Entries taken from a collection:

● ● ● ●

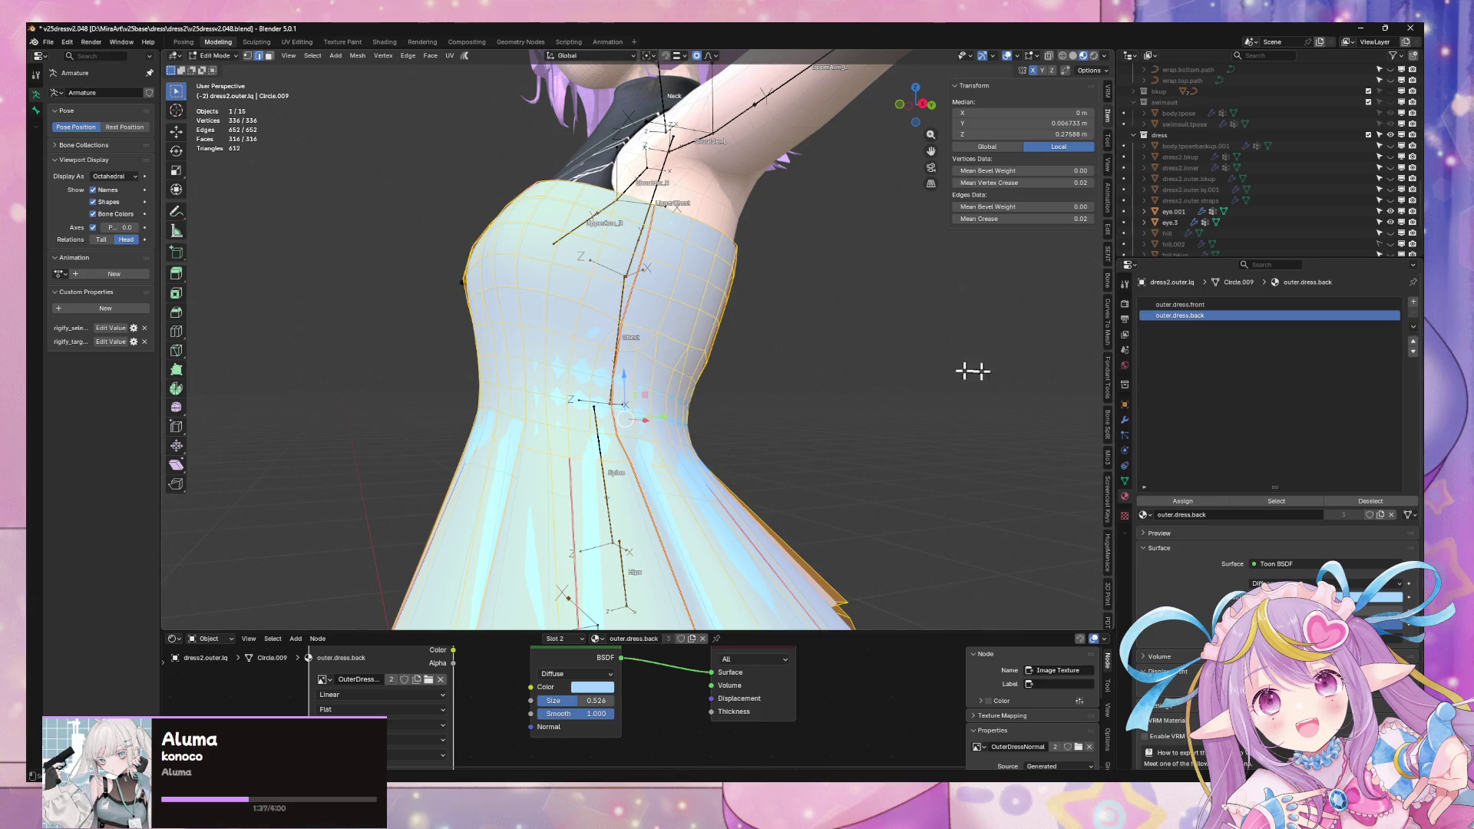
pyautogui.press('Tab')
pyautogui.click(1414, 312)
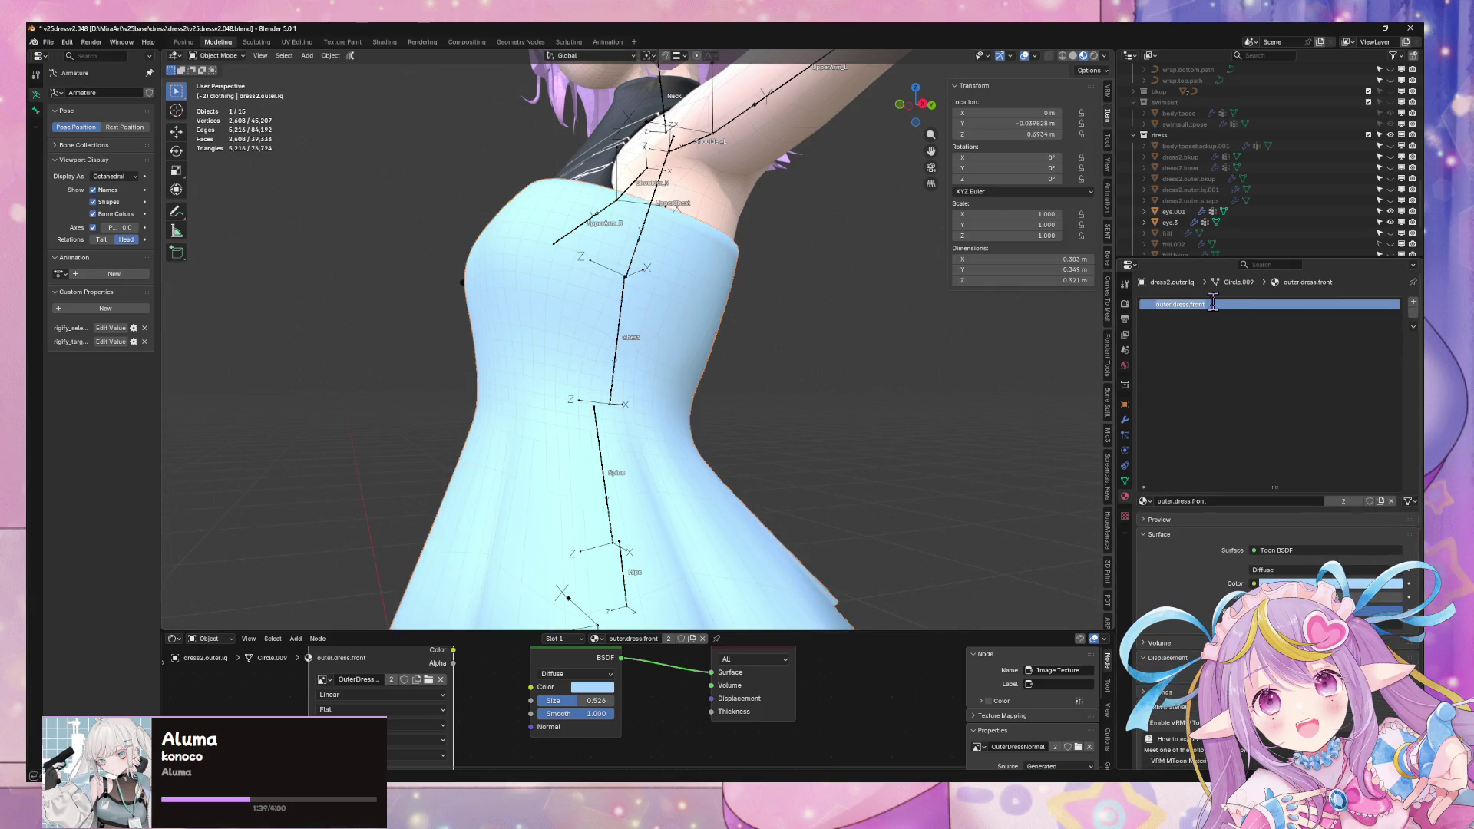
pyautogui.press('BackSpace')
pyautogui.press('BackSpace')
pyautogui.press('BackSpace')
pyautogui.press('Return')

● ● ● ●

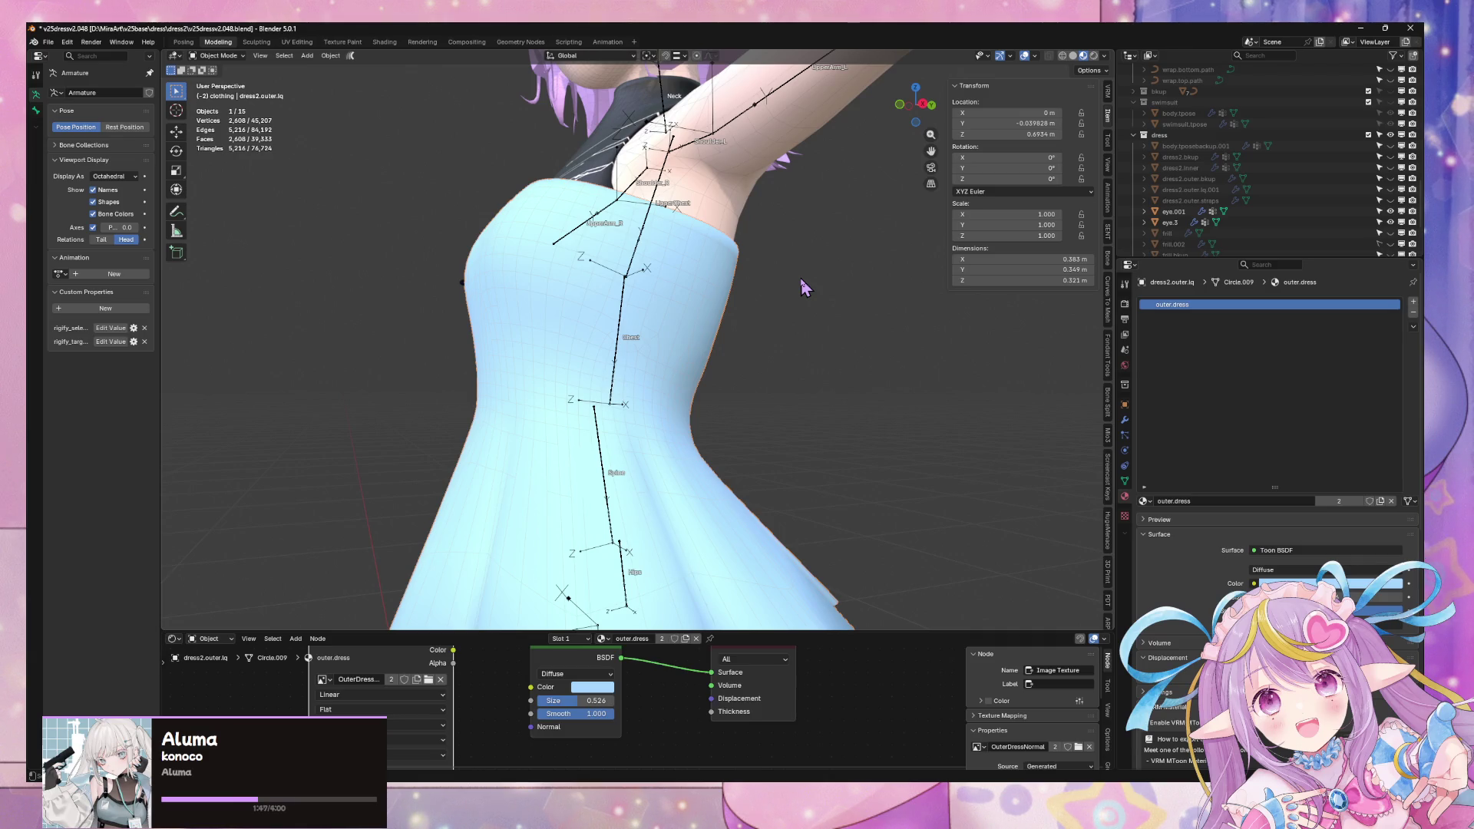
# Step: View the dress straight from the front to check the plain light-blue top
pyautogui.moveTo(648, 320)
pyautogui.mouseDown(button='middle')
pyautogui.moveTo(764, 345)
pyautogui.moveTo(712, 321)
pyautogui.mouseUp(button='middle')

● ● ● ●

Assignment = Above are some records; copy exactly the lines from the one with "pyautogui.moveTo(764, 345)" through the one with "pyautogui.mouseUp(button='middle')", both included, and no others.

Answer for this exercise =
pyautogui.moveTo(764, 345)
pyautogui.moveTo(712, 321)
pyautogui.mouseUp(button='middle')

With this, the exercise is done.